The entries below should be repeated exactly, with no pictures carried over.
Exercise inputs below:
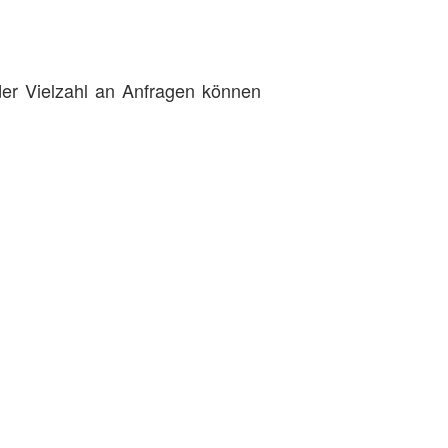
 der Vielzahl an Anfragen können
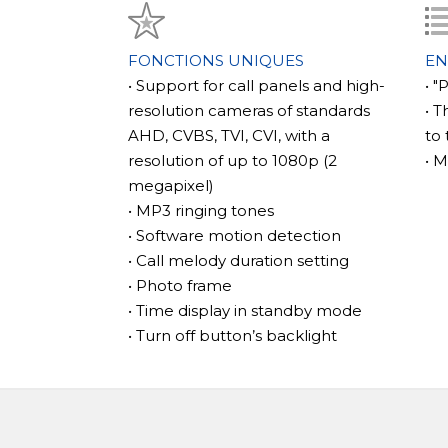
FONCTIONS UNIQUES
EN
• Support for call panels and high-
• "
resolution cameras of standards
• 
AHD, CVBS, TVI, CVI, with a
to
resolution of up to 1080p (2
• M
megapixel)
• MP3 ringing tones
• Software motion detection
• Call melody duration setting
• Photo frame
• Time display in standby mode
• Turn off button’s backlight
End of Exercise inputs.
# Written response
 der Vielzahl an Anfragen können
FONCTIONS UNIQUES
EN
• Support for call panels and high-
• "
resolution cameras of standards
• 
AHD, CVBS, TVI, CVI, with a
to
resolution of up to 1080p (2
• M
megapixel)
• MP3 ringing tones
• Software motion detection
• Call melody duration setting
• Photo frame
• Time display in standby mode
• Turn off button’s backlight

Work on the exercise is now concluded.